Giving Away 'The Story of Civilization'

What book downsizing stories do you have to share?

January 19, 2015

This weekend I gave away The Story of Civilization.

These books have followed me over 3 states, 4 moves, and the raising of 2 children. Every year I mean to crack into the 11 volume set. Each year I failed. I had purchased the full series at a used bookstore (for maybe $100 bucks) back in 1997, and it has sat on my bookshelf ever since.  

The Story of Civilization went to our local used bookstore, Encore Books. I had hoped to get some money (or consignment) for the books, but the Encore people told me that they already have a complete set that they have never been able to sell. I'm hoping that by giving the books to Encore that they will price them low enough so that they find a good home. Or maybe they will do the work to sell the books on Amazon, where prices range from $81 to $370.

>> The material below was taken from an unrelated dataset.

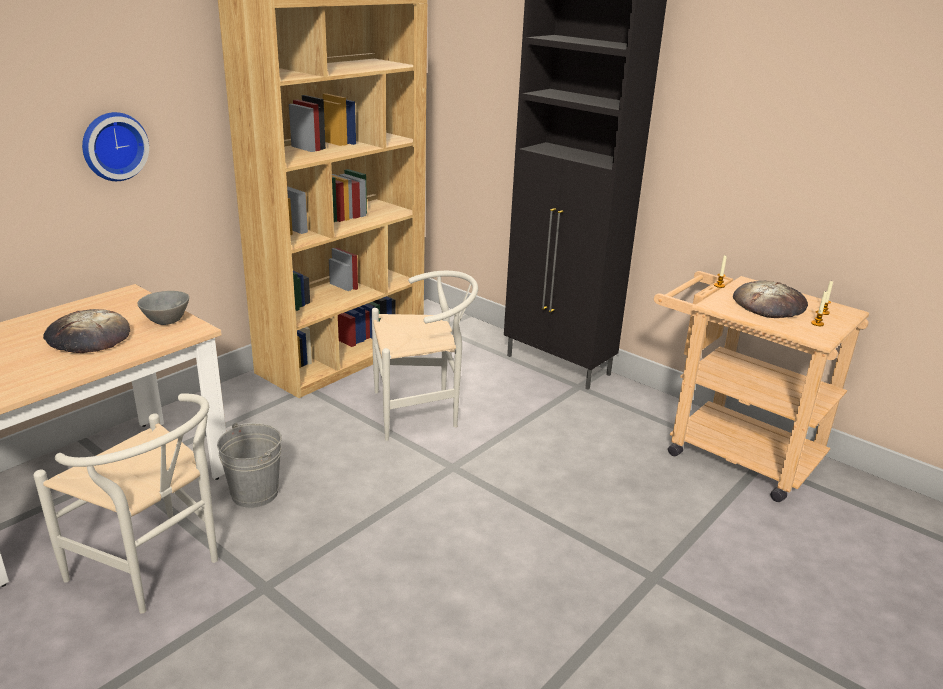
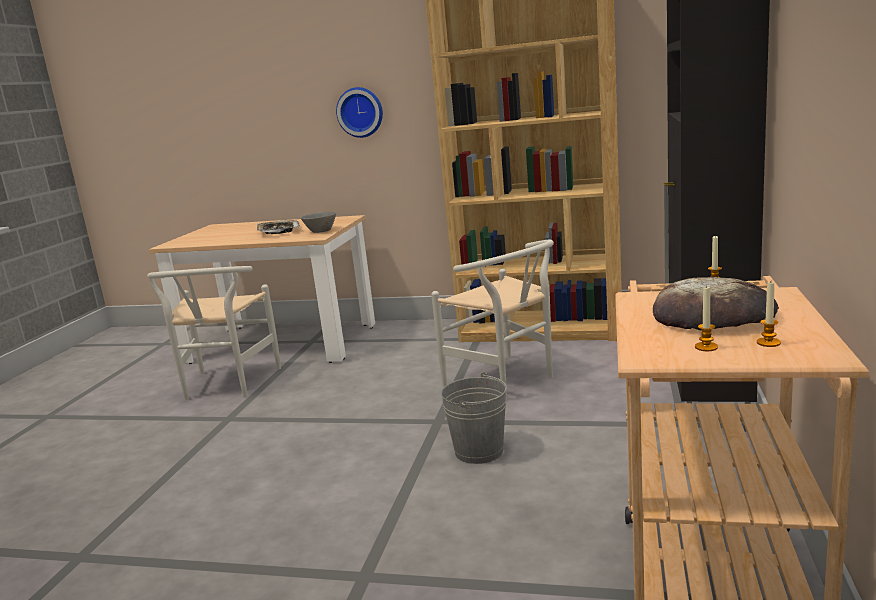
camera: 65 degrees right, 10 degrees down
bread [43,309,130,353] -> tray [257,220,300,234]
grey bucket [217,423,282,508] -> grey bucket moved to [441,372,507,464]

Have you been through a book downsizing project? In the past month I've given boxes and boxes of wonderful, precious, and life changing books to the Encore bookshop. These were books collected through graduate school and my first years of teaching. Books on sociology, demography, economic history, social psychology, and much else. These are books that had great value to me as helping define my intellectual makeup, but apparently very little value in the commercial market.

Our book downsizing project has been brought about by a planned move. We have 1 kid going to college next year, the 2nd in 2015. We are ready to downsize.  

I have the intuition that large numbers of book buying people are in same boat as my household. Many academic type people that I know are in the process of downsizing, and with that process comes the need to shed books. (And here I'm talking about physical books).

We love our books. They are tangible signifiers of what we know and what we value. Our paper books remind us and others the traditions to which we belong, the conversations in which we participate. We have lots of hardcover and softcover books in our house.

The challenge that we will all face, what I am facing now, is that nobody wants our used paper books. All of our life the ability to own books has been a luxury. Books represented a scarcity.  

Today's book economy has shifted. Digital books are desirable for both their non-physical properties (they don't take up space and are easy to move) and their prices.

We seldom pay more for an e-book than we pay once paid for a softcover book. Many of us prefer to read books by listening to books. The best is when we can switch back and forth between the audio and the e-book.

The other shift is the abundance of used books available on Amazon. If we really want a physical book, and a used book is okay, the best selection is always available online. Almost any rare used book can be found on Amazon (often for a higher price than one would see in a local used bookstore), but for more popular books the biggest expense is often the shipping.

I predict that large numbers of academic type people are in for a serious existential crisis when they attempt to downsize their book collections. The supply of used books is greater than the demand for used books. This used book economic disequilibrium will only get worse as physical books lose their romantic attachments with younger readers. We will have boxes of wonderful and important and cherished books that nobody wants at any price.

Used books represent a particular sort of market good. Unlike other objects, we are incredibly hesitant (violently opposed) to trashing our books. Can you imagine putting a book in the recycling bin or a the trash? I can't. Sacrilege . We are all too aware of the history of book destruction to ever be part of such a monstrous crime.  

So what will we do with all of our boxes of precious books. Many will do what I have been doing. Dropping them off at the local used bookstore, hoping that they will accept the books and somehow create some value for someone out of the gift. Will used book stores keep accepting our boxes?

If you are not yet at the point of book downsizing, I know where you can probably get a pretty good deal on Will and Ariel Durant's 11 volume masterpiece.

What book downsizing stories do you have to share?